- _BRIEF_: Go through the data and copy each line where the word "ement" shows up.

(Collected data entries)
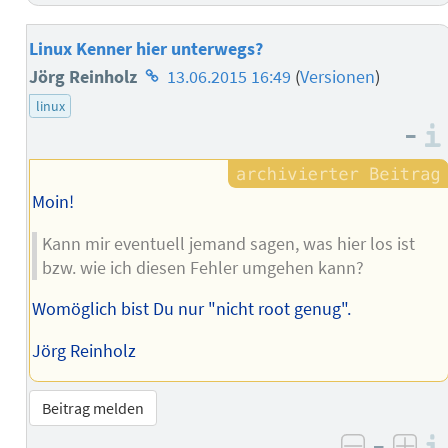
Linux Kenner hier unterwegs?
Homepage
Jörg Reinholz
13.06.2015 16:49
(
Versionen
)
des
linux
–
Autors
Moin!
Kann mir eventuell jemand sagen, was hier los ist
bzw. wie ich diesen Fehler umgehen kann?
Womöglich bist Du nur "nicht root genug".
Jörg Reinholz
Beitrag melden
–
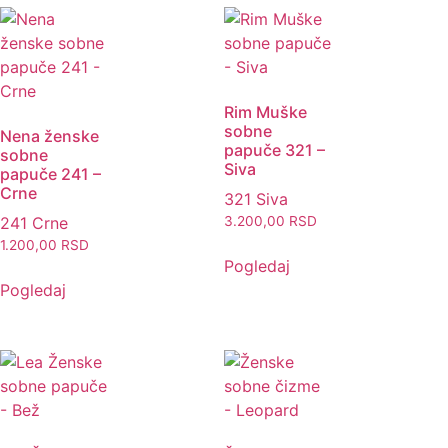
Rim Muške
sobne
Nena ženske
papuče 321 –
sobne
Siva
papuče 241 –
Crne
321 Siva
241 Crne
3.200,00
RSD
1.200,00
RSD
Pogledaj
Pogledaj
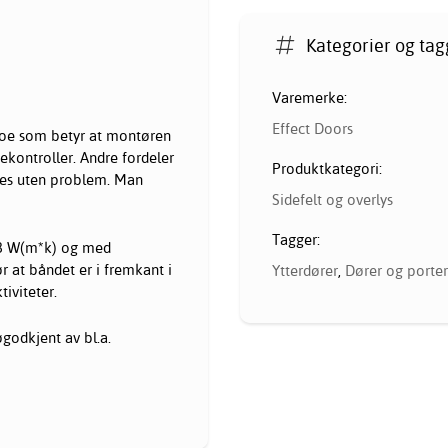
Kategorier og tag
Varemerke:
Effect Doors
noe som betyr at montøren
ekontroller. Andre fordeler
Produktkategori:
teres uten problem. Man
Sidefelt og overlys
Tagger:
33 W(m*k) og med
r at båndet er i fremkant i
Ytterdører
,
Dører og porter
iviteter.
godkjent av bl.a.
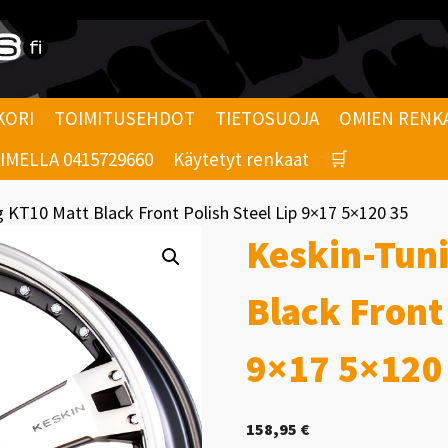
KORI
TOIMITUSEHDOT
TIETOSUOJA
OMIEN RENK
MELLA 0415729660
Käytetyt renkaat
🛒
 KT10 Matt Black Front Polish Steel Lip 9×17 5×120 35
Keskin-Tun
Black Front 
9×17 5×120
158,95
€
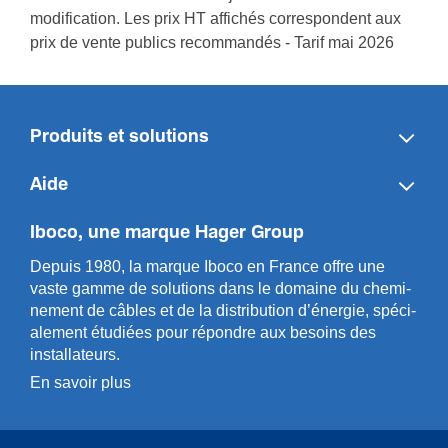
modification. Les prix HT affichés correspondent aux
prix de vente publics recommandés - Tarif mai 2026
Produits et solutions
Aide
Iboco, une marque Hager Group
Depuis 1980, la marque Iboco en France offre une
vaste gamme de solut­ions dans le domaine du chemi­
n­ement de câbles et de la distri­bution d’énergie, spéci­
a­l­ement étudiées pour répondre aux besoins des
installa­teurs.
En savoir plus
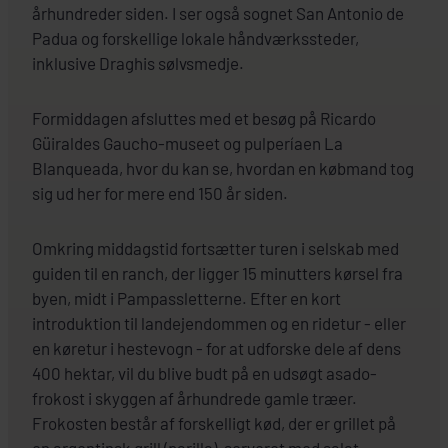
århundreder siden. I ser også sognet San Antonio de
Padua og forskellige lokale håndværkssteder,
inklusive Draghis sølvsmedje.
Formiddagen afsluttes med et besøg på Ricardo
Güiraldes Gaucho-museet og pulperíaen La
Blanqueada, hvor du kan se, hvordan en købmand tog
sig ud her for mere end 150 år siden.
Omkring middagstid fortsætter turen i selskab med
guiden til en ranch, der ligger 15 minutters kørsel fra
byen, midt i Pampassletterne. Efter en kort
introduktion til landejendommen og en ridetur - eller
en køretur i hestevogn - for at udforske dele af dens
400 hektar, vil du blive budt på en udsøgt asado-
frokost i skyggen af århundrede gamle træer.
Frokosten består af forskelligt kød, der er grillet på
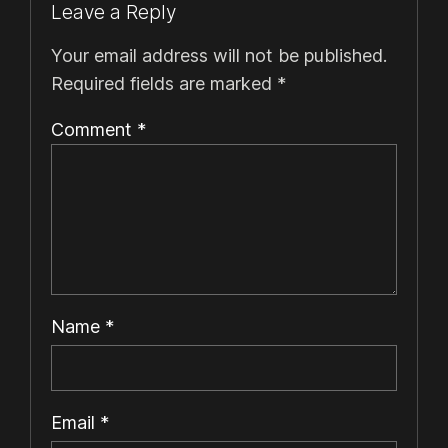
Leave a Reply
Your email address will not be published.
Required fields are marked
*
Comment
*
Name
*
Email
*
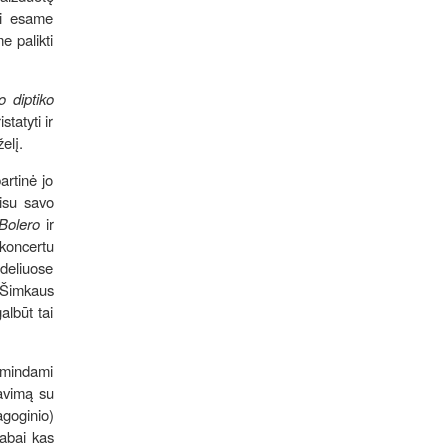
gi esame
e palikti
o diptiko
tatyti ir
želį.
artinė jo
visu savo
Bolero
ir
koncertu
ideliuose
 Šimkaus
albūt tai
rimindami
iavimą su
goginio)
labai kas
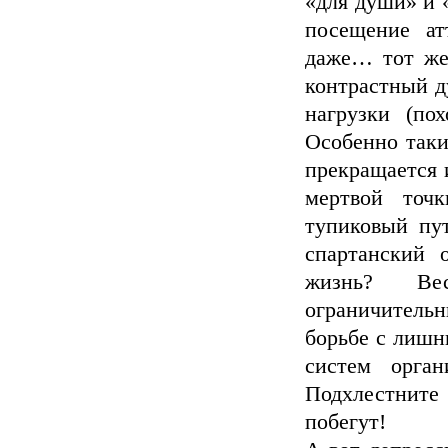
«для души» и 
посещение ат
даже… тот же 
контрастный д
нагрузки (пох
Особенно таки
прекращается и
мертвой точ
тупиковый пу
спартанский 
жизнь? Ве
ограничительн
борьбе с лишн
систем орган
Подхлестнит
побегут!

==

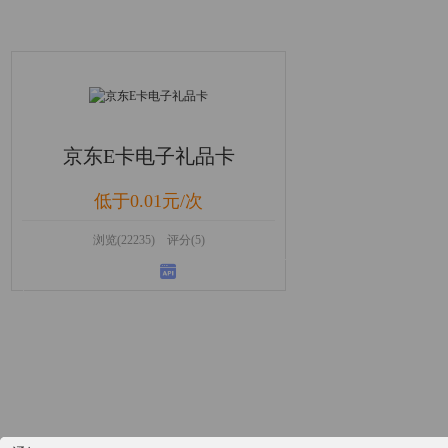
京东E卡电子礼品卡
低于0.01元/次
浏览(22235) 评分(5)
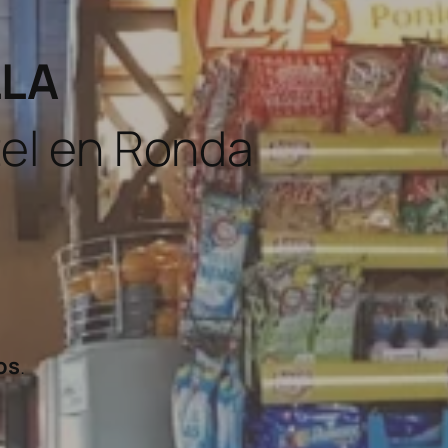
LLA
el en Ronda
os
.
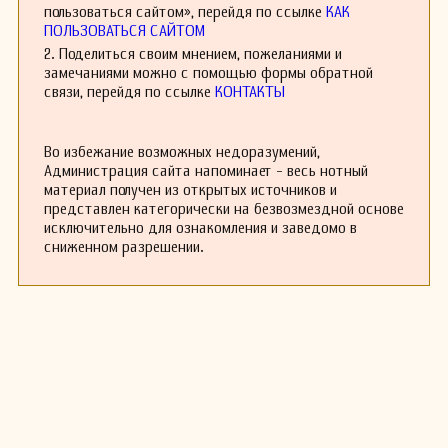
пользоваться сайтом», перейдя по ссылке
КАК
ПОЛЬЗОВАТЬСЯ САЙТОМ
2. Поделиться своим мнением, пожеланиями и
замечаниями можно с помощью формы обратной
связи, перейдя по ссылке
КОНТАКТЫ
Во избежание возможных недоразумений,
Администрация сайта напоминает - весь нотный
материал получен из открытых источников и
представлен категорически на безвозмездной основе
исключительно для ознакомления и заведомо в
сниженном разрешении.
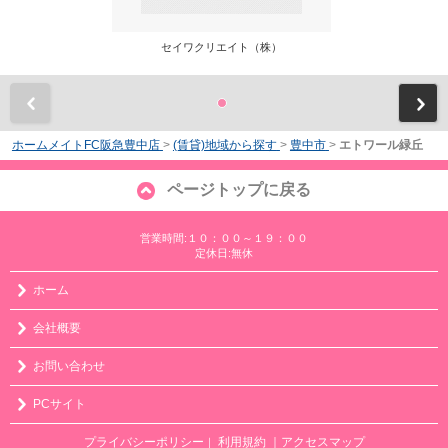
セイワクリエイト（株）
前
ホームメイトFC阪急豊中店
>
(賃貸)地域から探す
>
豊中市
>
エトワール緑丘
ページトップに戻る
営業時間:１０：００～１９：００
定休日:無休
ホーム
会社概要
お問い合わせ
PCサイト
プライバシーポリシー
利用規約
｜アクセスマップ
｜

- _RESPONSE AREA_:
n­ement de câbles et de la distri­bution d’énergie, spéci­
a­l­ement étudiées pour répondre aux besoins des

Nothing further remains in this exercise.